Task description: Extract each line of the items below that contains the string "highest", treating uppercase and lowercase letters as distinct.

= = = = =

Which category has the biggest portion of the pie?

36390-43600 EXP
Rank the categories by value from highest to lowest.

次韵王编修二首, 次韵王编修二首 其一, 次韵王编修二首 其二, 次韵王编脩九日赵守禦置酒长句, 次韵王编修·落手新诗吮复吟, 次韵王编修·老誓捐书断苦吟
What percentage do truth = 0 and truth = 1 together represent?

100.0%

= = = = =

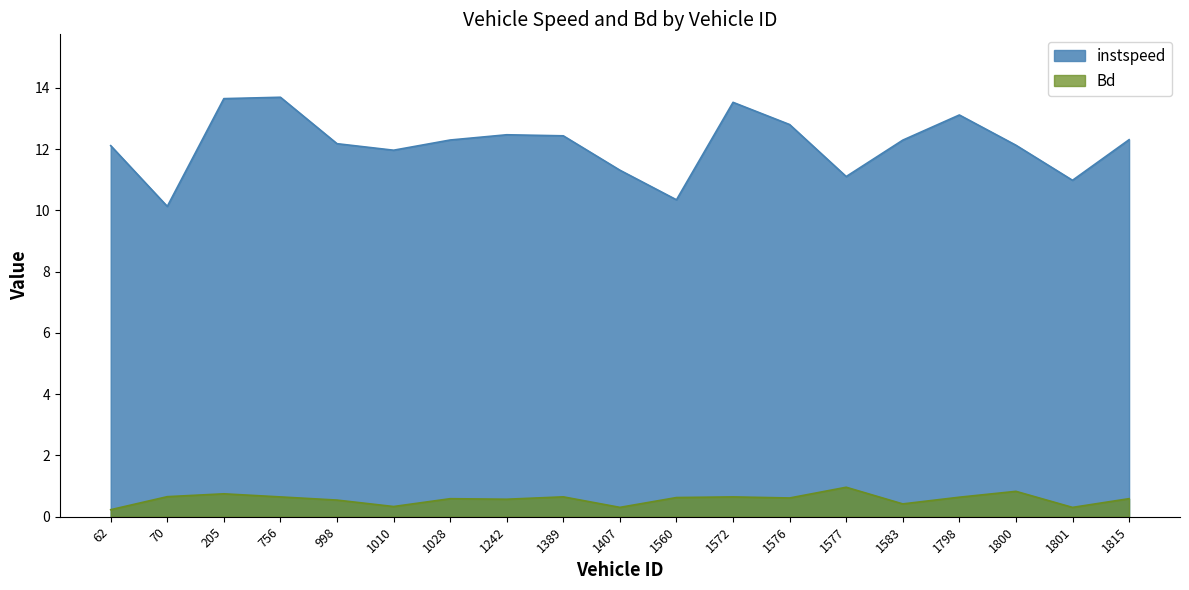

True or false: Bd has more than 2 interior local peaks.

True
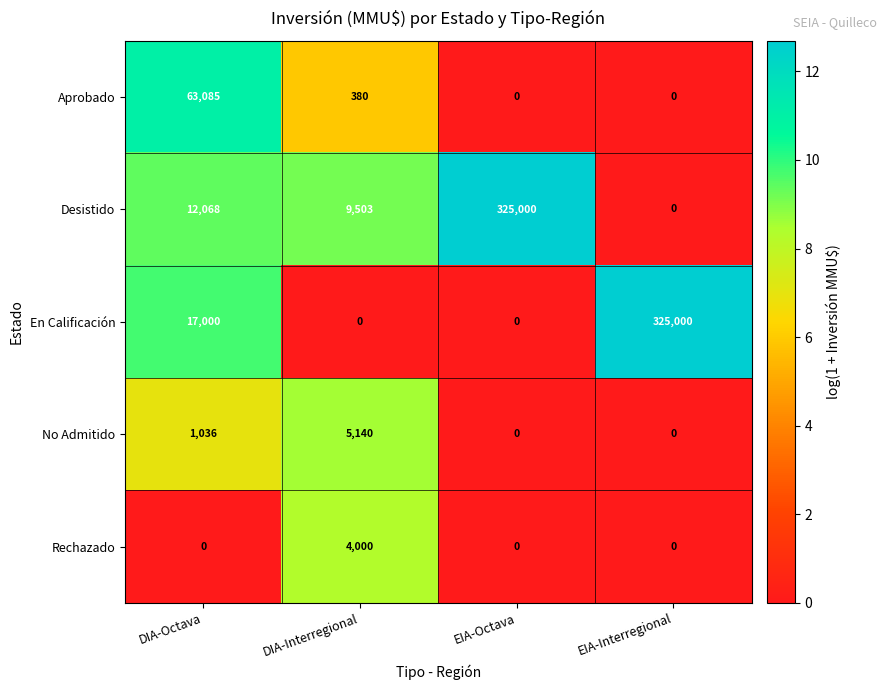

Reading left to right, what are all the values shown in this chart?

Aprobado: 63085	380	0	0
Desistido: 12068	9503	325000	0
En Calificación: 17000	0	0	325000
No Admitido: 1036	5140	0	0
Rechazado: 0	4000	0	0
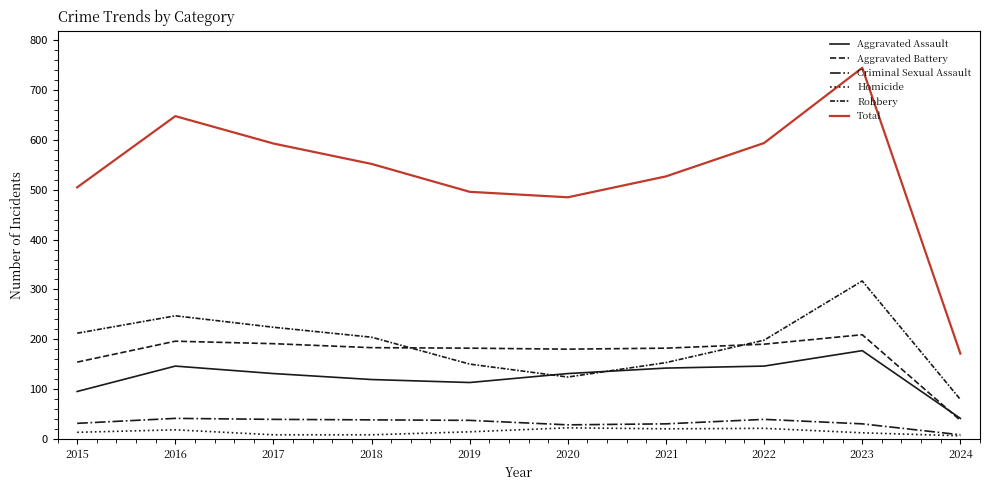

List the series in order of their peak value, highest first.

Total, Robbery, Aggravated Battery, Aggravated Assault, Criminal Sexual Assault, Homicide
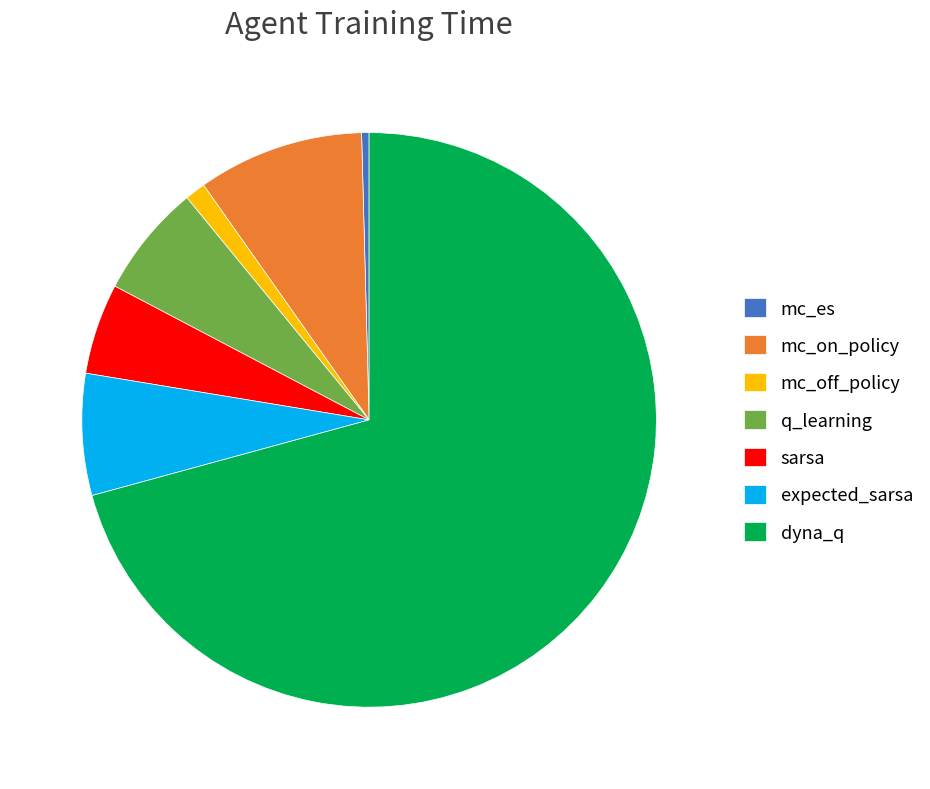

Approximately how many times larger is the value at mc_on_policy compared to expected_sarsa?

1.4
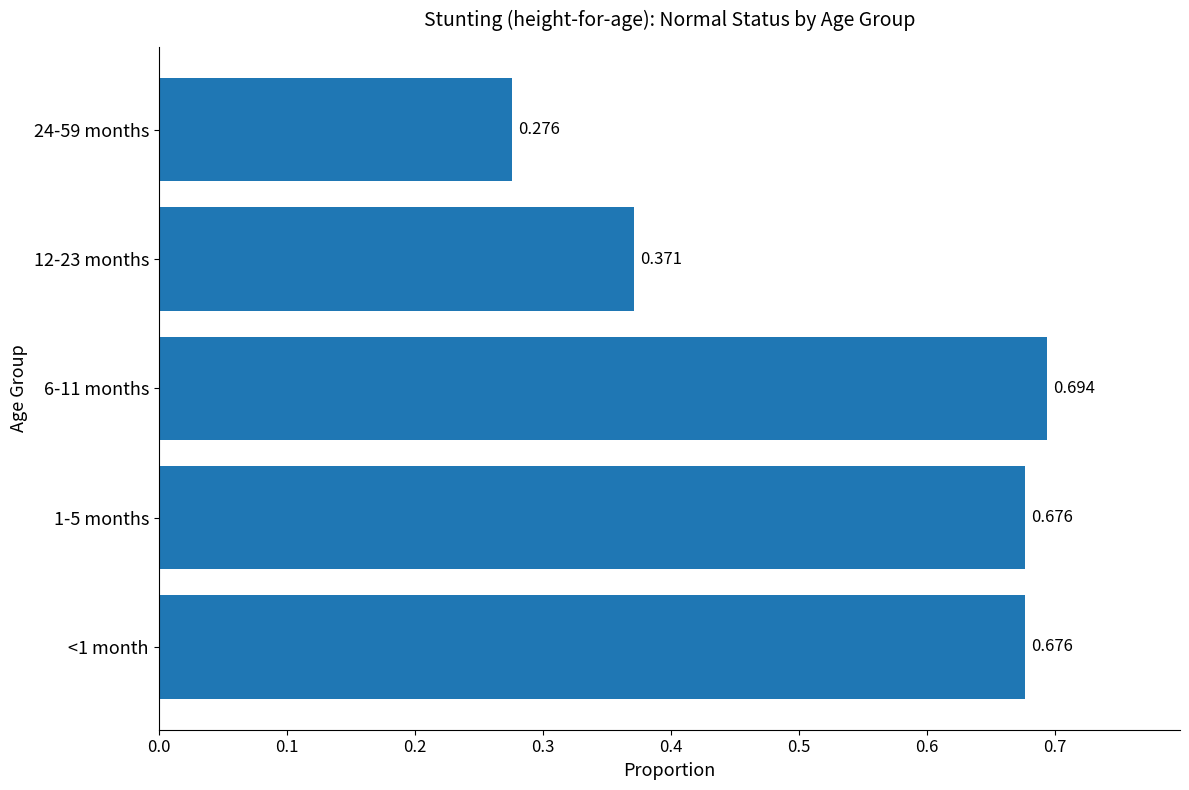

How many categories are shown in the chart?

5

= = = = =

Exercise output:
Rank the categories by value from highest to lowest.
List the series in order of their peak value, highest first.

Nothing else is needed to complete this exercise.